**TASK TO CARRY OUT**
Pull out each line from the items below that contains the word "This", treating uppercase and lowercase as different.

**DATA LISTING**
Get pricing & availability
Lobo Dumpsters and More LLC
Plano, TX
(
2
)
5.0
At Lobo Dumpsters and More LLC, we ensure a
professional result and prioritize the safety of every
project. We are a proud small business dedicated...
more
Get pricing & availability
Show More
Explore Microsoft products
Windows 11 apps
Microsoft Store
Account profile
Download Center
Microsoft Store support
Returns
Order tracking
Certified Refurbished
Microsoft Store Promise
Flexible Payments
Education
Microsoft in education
---
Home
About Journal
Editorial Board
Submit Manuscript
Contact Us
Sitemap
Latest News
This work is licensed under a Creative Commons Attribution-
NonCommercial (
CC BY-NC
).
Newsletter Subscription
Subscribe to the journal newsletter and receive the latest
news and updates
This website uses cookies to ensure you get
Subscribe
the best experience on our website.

**EXPECTED ANSWER**
This work is licensed under a Creative Commons Attribution-
This website uses cookies to ensure you get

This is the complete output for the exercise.